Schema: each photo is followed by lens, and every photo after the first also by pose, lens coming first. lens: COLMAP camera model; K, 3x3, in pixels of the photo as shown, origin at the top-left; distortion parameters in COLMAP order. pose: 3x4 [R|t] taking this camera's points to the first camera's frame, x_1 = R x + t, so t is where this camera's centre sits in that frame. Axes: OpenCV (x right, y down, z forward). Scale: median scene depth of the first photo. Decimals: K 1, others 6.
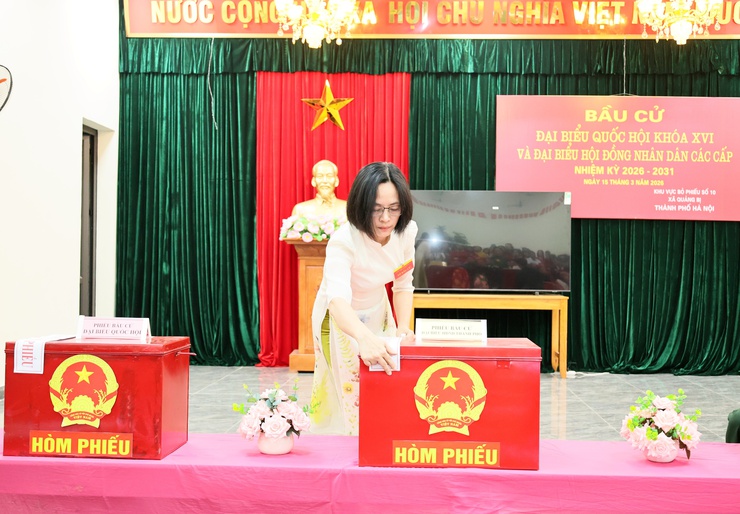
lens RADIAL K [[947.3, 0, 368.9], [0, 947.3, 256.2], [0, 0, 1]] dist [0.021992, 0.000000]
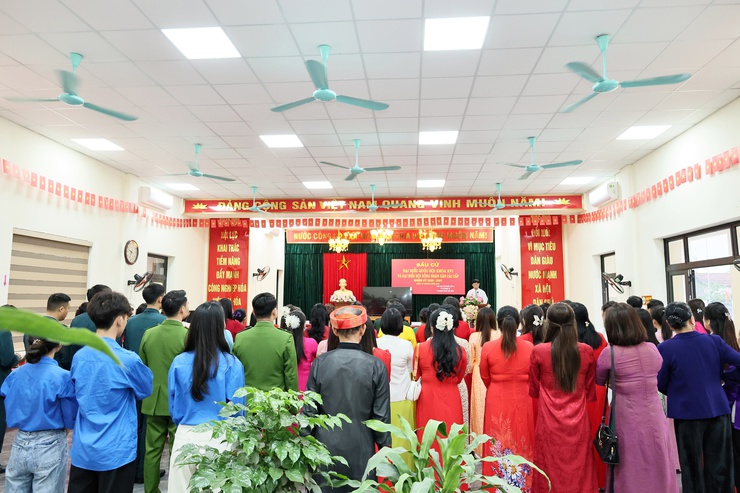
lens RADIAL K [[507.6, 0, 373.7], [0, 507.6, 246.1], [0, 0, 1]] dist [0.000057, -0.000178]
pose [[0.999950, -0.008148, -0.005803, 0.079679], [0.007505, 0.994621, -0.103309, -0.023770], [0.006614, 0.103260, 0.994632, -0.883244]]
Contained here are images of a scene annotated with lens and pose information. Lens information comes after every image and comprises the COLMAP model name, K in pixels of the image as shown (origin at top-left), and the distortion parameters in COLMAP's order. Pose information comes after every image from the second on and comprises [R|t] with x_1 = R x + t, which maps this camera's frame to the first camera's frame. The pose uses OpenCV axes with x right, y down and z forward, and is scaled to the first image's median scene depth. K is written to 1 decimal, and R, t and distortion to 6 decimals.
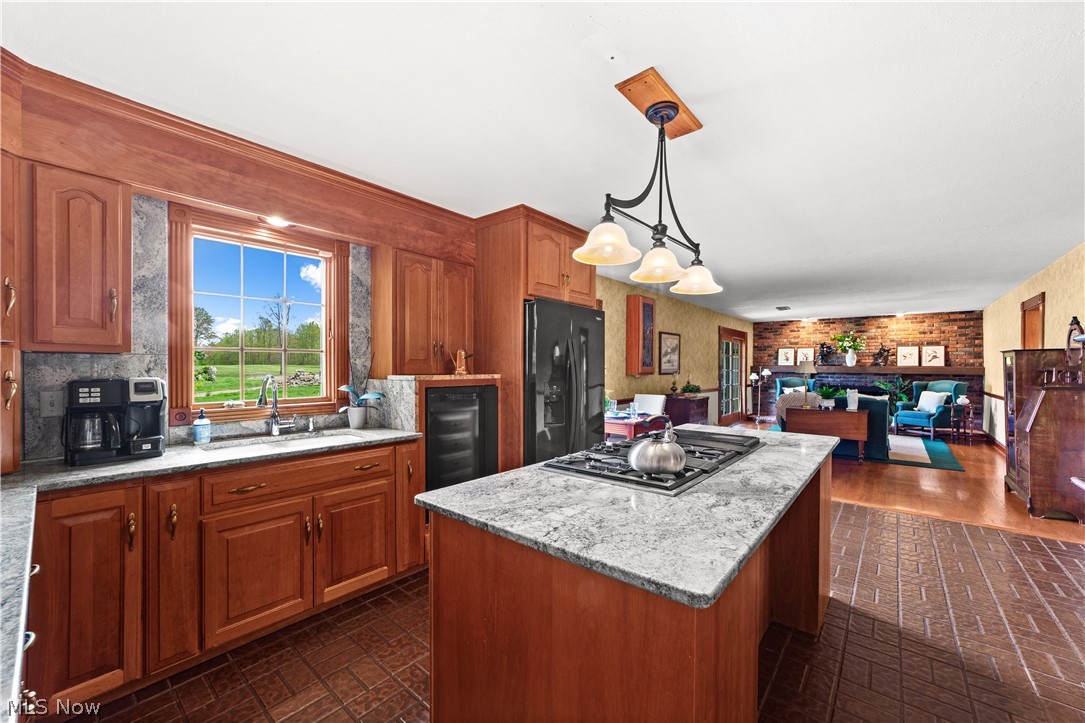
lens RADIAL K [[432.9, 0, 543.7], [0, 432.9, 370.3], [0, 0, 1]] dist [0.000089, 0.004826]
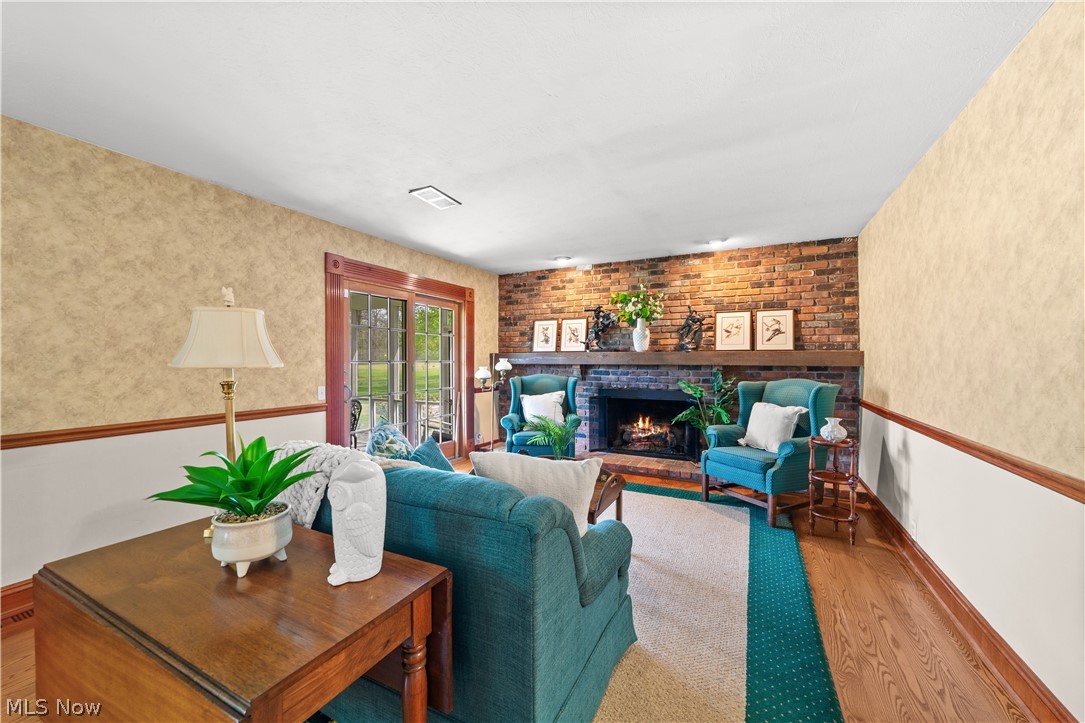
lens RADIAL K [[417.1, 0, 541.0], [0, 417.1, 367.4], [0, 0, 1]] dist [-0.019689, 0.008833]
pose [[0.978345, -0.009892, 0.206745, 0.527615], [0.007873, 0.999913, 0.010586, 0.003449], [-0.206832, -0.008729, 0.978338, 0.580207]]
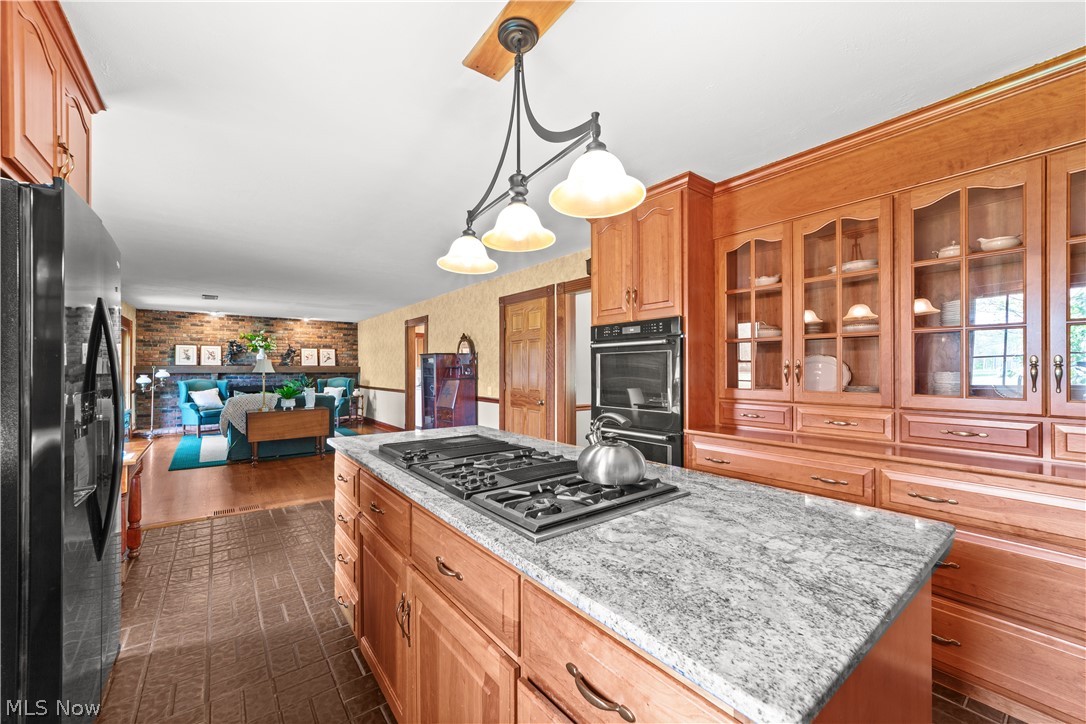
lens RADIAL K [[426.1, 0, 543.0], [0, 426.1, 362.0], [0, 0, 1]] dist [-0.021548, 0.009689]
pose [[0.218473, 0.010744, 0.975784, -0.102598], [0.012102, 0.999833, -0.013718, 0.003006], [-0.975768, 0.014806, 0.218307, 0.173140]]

* * *

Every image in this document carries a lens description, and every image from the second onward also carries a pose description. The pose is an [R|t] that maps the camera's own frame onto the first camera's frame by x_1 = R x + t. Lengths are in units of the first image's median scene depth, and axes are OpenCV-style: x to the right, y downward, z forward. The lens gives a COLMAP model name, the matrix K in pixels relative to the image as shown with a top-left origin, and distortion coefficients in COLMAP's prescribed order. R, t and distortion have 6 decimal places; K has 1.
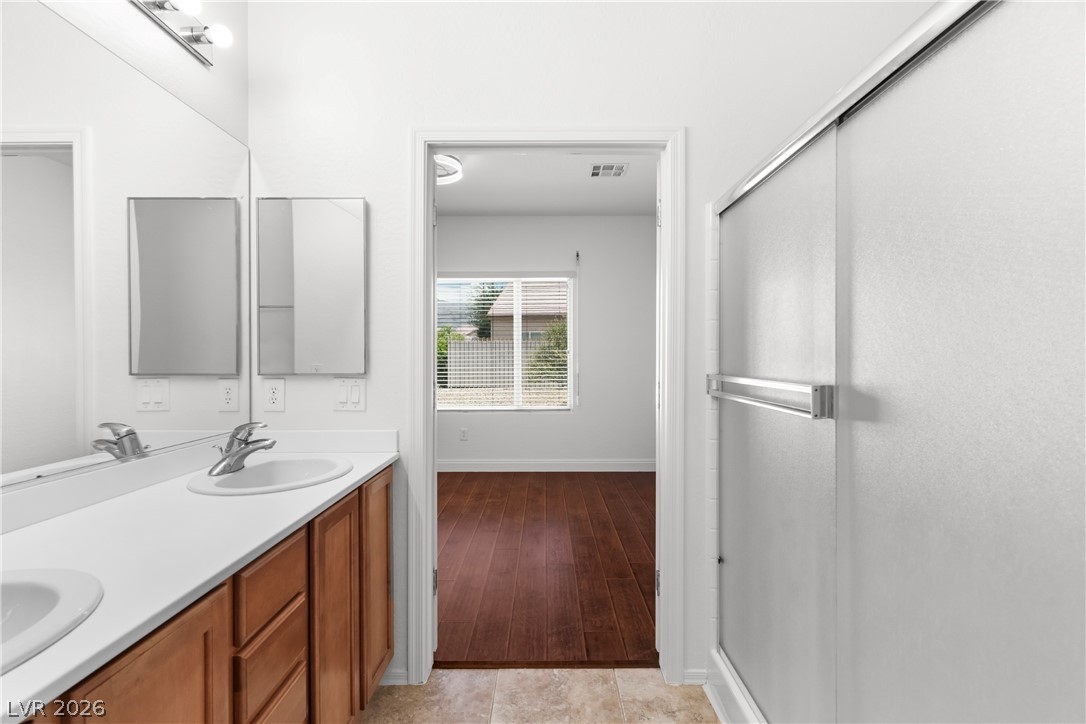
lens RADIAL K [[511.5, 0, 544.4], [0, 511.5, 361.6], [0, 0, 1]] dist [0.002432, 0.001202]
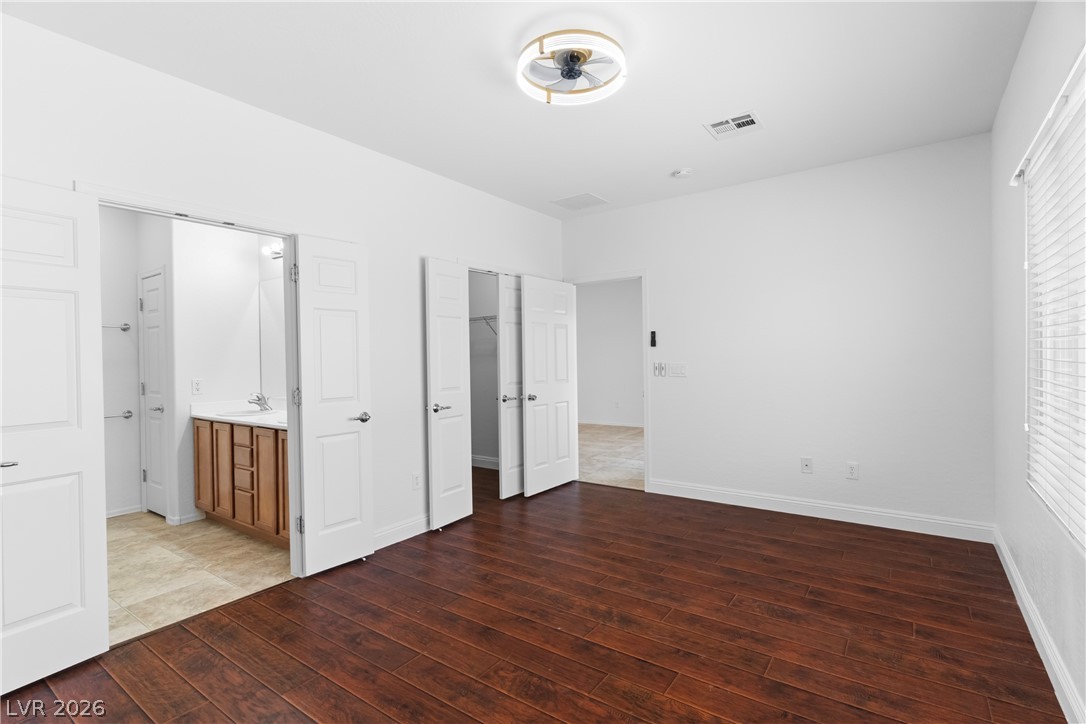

#### [Exercise objective]
Could you rename "photo" to "view" in the listing, everything from the line containing "Schema: each photo" down to the line containing "0.014806, 0.218307, 0.173140]]", and give those lines back with nothing else changed? Leave the pictures out of your answer.

#### [Result of this task]
Schema: each view is followed by lens, and every view after the first also by pose, lens coming first. lens: COLMAP camera model; K, 3x3, in pixels of the view as shown, origin at the top-left; distortion parameters in COLMAP order. pose: 3x4 [R|t] taking this camera's points to the first camera's frame, x_1 = R x + t, so t is where this camera's centre sits in that frame. Axes: OpenCV (x right, y down, z forward). Scale: median scene depth of the first view. Decimals: K 1, others 6.
lens RADIAL K [[947.3, 0, 368.9], [0, 947.3, 256.2], [0, 0, 1]] dist [0.021992, 0.000000]
lens RADIAL K [[507.6, 0, 373.7], [0, 507.6, 246.1], [0, 0, 1]] dist [0.000057, -0.000178]
pose [[0.999950, -0.008148, -0.005803, 0.079679], [0.007505, 0.994621, -0.103309, -0.023770], [0.006614, 0.103260, 0.994632, -0.883244]]
Contained here are images of a scene annotated with lens and pose information. Lens information comes after every image and comprises the COLMAP model name, K in pixels of the image as shown (origin at top-left), and the distortion parameters in COLMAP's order. Pose information comes after every image from the second on and comprises [R|t] with x_1 = R x + t, which maps this camera's frame to the first camera's frame. The pose uses OpenCV axes with x right, y down and z forward, and is scaled to the first image's median scene depth. K is written to 1 decimal, and R, t and distortion to 6 decimals.
lens RADIAL K [[432.9, 0, 543.7], [0, 432.9, 370.3], [0, 0, 1]] dist [0.000089, 0.004826]
lens RADIAL K [[417.1, 0, 541.0], [0, 417.1, 367.4], [0, 0, 1]] dist [-0.019689, 0.008833]
pose [[0.978345, -0.009892, 0.206745, 0.527615], [0.007873, 0.999913, 0.010586, 0.003449], [-0.206832, -0.008729, 0.978338, 0.580207]]
lens RADIAL K [[426.1, 0, 543.0], [0, 426.1, 362.0], [0, 0, 1]] dist [-0.021548, 0.009689]
pose [[0.218473, 0.010744, 0.975784, -0.102598], [0.012102, 0.999833, -0.013718, 0.003006], [-0.975768, 0.014806, 0.218307, 0.173140]]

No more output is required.